Running SnakeLines

SnakeLines are designed to simplify running of complex bioinformatics pipelines without manual install of any additional libraries and bioinformatics tools. All dependencies are installed using Conda into a new virtual environment. This way, there should be no conflicts between already installed tools and SnakeLines specific configuration.

Software requirements

Minimal software requirements are:

  • Linux (tested on Ubuntu 22.04)
  • Miniconda (tested on 4.11.0)
  • Mamba (tested on 0.15.3)

Installation

There are two ways for SnakeLines to be installed: as Conda package using Mamba and by cloning the Github repository. We recommend the first option.

Installation as a Conda package

# In order for SnakeLines Conda virtual environments to work, user has to add several Anaconda repository channels to Conda.

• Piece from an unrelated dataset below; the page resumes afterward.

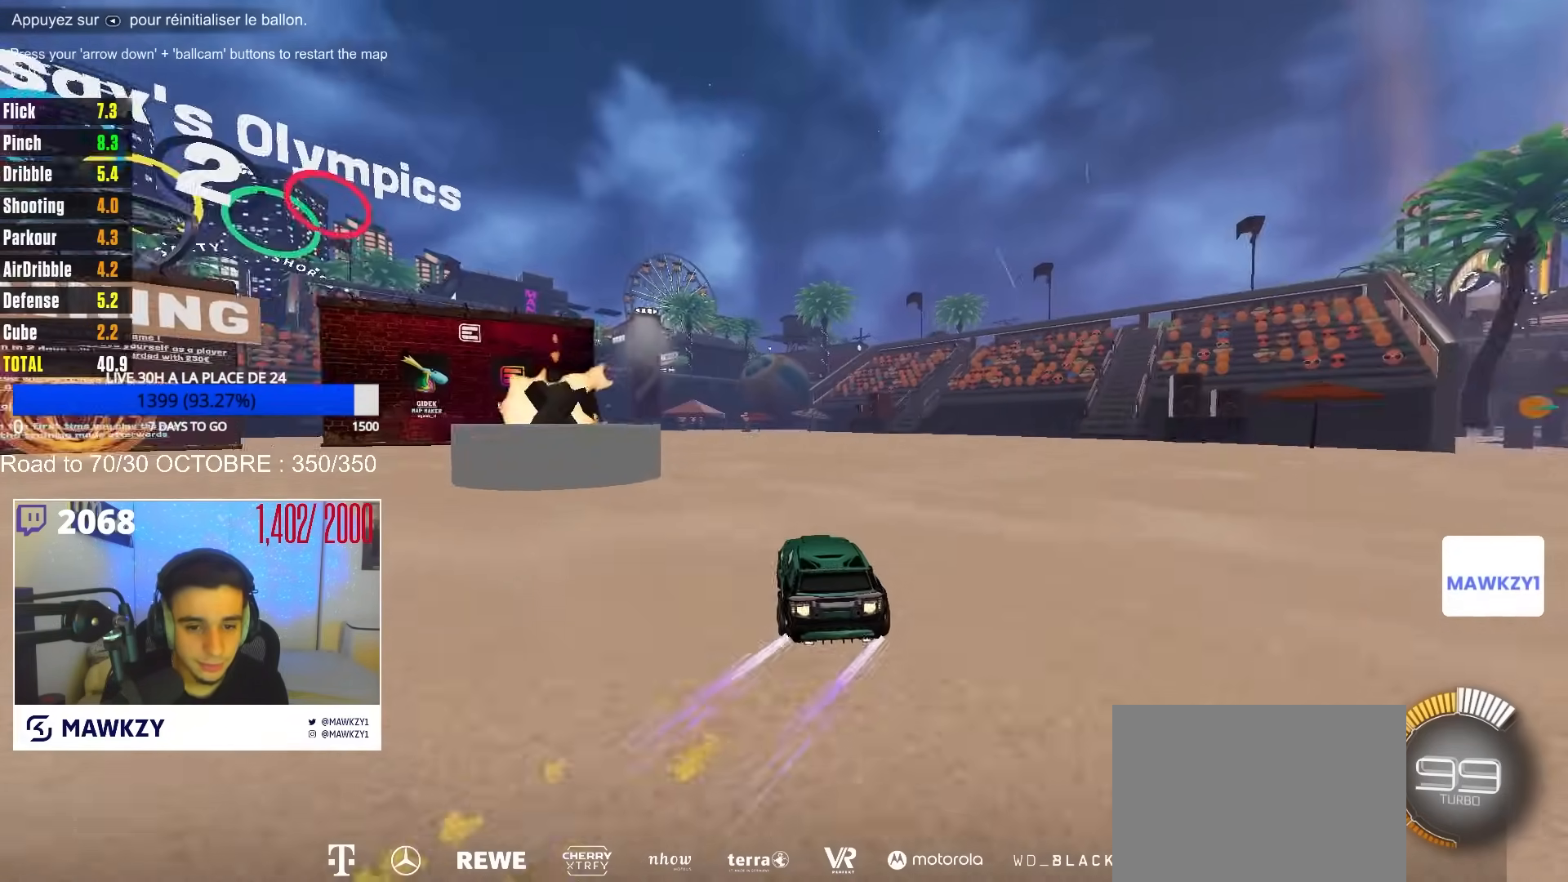
{"buttons": ["B", "X"], "left_stick": "left", "right_stick": "center", "events": [[267, "left_stick", "right"], [450, "left_stick", "left"]]}
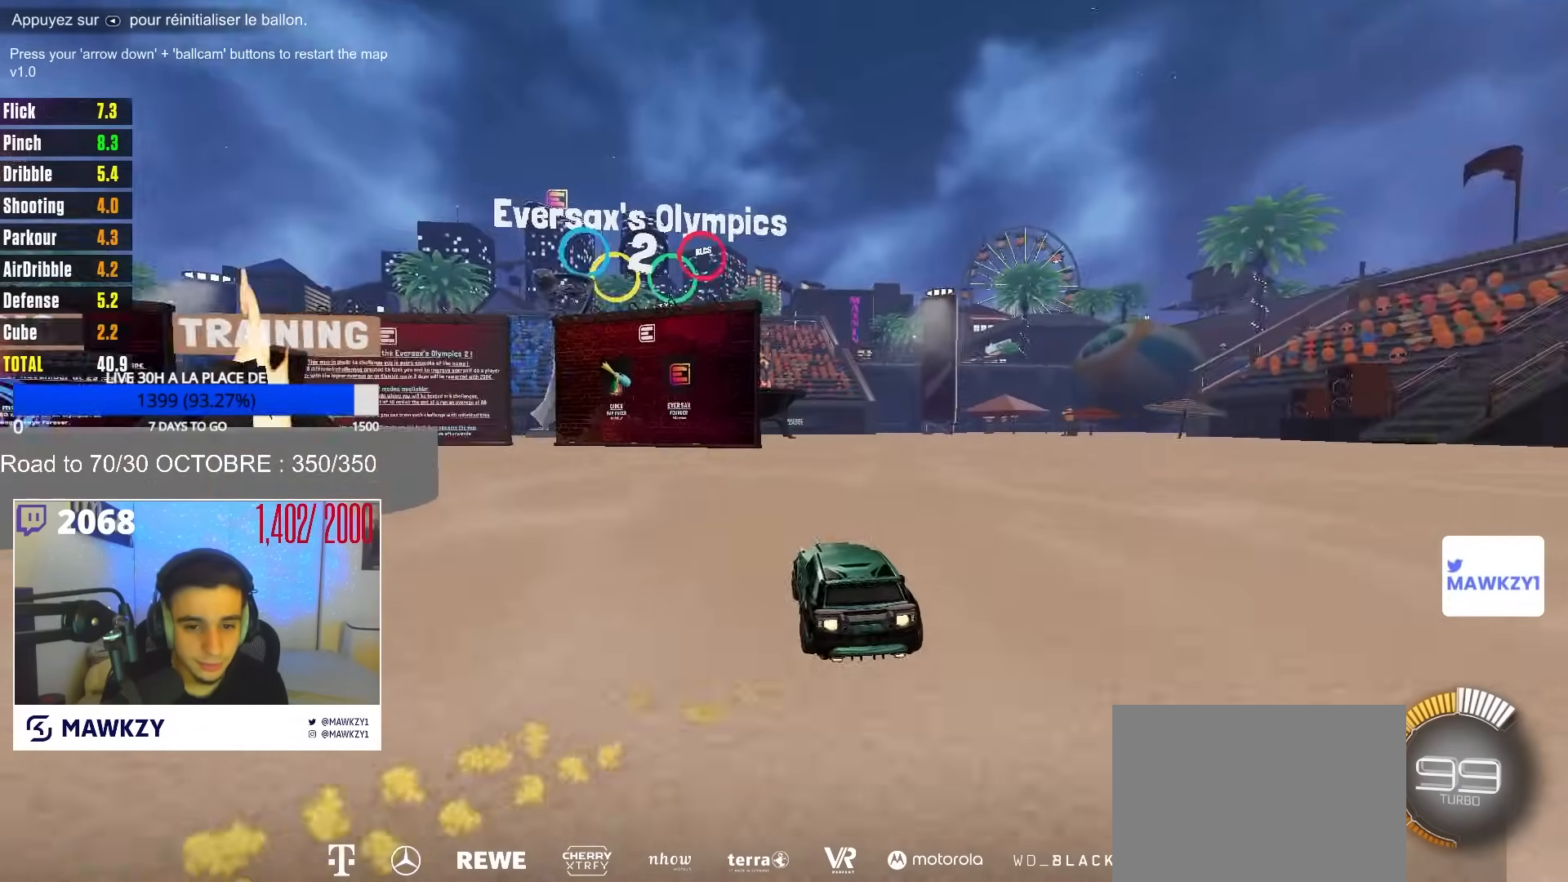
{"buttons": ["B", "X"], "left_stick": "center", "right_stick": "center", "events": [[117, "left_stick", "right"], [417, "left_stick", "left"], [483, "left_stick", "center"]]}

conda config --add channels bioconda
conda config --add channels g2554711
conda config --add channels g2554711/label/bioconda
conda config --add channels conda-forge
conda config --add channels agbiome
conda config --add channels rsmulktis
conda config --add channels moustik

conda install mamba -n base -c conda-forge

mamba create --name snakelines-env -c bioconda snakelines
mamba activate snakelines-env

Installation from Github repository

Snakelines requires several Python3 modules to be installed prior to Snakelines. All of these modules can be installed via Conda package manager or via Pip3 with the exception of Tkinter that can be obtained via e.g. apt-get.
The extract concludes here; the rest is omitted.